Issue
I want to create a dataclass
from a dict
not only with the values of the dict
but also with it's keys
automatically recognized as field names for the dataclass
.
The input is
d = {'a': 3, 'b': 7}
Now I want to do something making like this
import dataclasses
# Hocus pocus
X = dataclasses.dataclass_from_dict(name='X', the_dict=d)

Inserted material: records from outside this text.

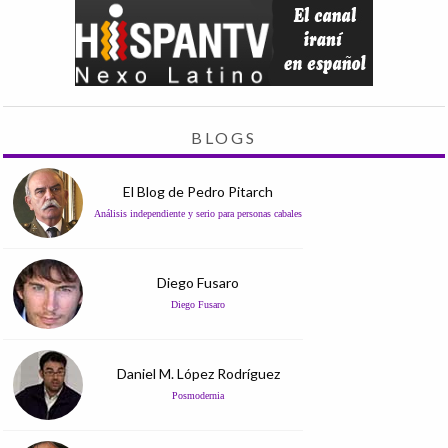
BLOGS
El Blog de Pedro Pitarch
Análisis independiente y serio para personas cabales
Diego Fusaro
Diego Fusaro
Daniel M. López Rodríguez
Posmodernia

print(X) # <class '__main__.X'>
z = X(a=3, b=99)
print(z) # X(a=3, b=99)
The important point here is that the dataclass and it's fields is created automatically out of the keys of the dictionary. So there is no need to know the structure and the keys of the dict.
What I tried so far
I tried dataclasses.make_dataclass()
but the result (AUTO
) is different from a dataclasse created the usual way (MANUAL
).
>>> d = {'a': 3, 'b': 7}
>>> AUTO = dataclasses.make_dataclass('AUTO', [(key, type(d[key])) for key in d])
>>> @dataclass
... class MANUAL:
... a: int
... b: int
...
>>> AUTO
<class 'types.AUTO'>
>>> MANUAL
<class '__main__.MANUAL'>
Solution
In this scenario, the type hinting and auto-complete benefits would largely be missed, so I would personally suggest going with a custom-built DotDict
approach as outlined below.
I was curious so I timed this against the dataclasses.make_dataclass
approach. If you are interested, I have also attached my complete test code I used for benchmark purposes.
Update (6/22): I’ve come up with a library for this and published on pypi - dotwiz
. Check it out. It should be just as fast as the approach below, with a few noticeable improvements.
import dataclasses
from timeit import timeit
class DotDict(dict):
__getattr__ = dict.__getitem__
__delattr__ = dict.__delitem__
def __repr__(self):
fields = [f'{k}={v!r}' for k, v in self.items()]
return f'{self.__class__.__name__}({", ".join(fields)})'
def make_dot_dict(input_dict: dict) -> DotDict:
"""
Helper method to generate and return a `DotDict` (dot-access dict) from a
Python `dict` object.
"""
return DotDict(
(
k,
make_dot_dict(v) if isinstance(v, dict)
else [make_dot_dict(e) if isinstance(e, dict) else e
for e in v] if isinstance(v, list)
else v
) for k, v in input_dict.items()
)
def main():
d = {'a': 3, 'b': 1, 'c': {'aa': 33, 'bb': [{'x': 77}]}}
X = dataclasses.make_dataclass('X', d)
n = 10_000
globals().update(locals())
time_to_make_dataclass = timeit("dataclasses.make_dataclass('X', d)", number=n, globals=globals())
time_to_instantiate_dataclass = timeit("X(**d)", number=n, globals=globals())
time_to_instantiate_dot_dict = timeit("make_dot_dict(d)", number=n, globals=globals())
print(f'dataclasses.make_dataclass: {time_to_make_dataclass:.3f}')
print(f'instantiate dataclass (X): {time_to_instantiate_dataclass:.3f}')
print(f'instantiate dotdict (DotDict): {time_to_instantiate_dot_dict:.3f}')
print()
create_instance_perc = time_to_instantiate_dot_dict / time_to_instantiate_dataclass
total_time_perc = (time_to_make_dataclass + time_to_instantiate_dataclass) / time_to_instantiate_dot_dict
print(f'It is {create_instance_perc:.0f}x faster to create a dataclass instance')
print(f'It is {total_time_perc:.0f}x faster (overall) to create a DotDict instance')
# create new `DotDict` and check we can use dot-access as well as dict-access
dd = make_dot_dict(d)
assert dd.b == 1
assert dd.c.aa == 33
assert dd['c']['aa'] == 33
assert dd.c.bb[0].x == 77
# create new dataclass `X` instance
x = X(**d)
# assert result is same between both DotDict and dataclass approach
assert dd == x.__dict__
if __name__ == '__main__':
main()
I received the following results on my Mac (M1 chip):
dataclasses.make_dataclass: 1.342
instantiate dataclass (X): 0.002
instantiate dotdict (DotDict): 0.013
It is 6x faster to create a dataclass instance
It is 100x faster (overall) to create a DotDict instance
As expected, I found the DotDict
approach to perform overall much better in the general case. This is mainly because it doesn't need to dynamically generate a new class, and scan through the dict
object once to generate the dataclass fields and their types.
Though once the class is initially created, I was surprised to find that the dataclass approach performs about 5x better in an average case.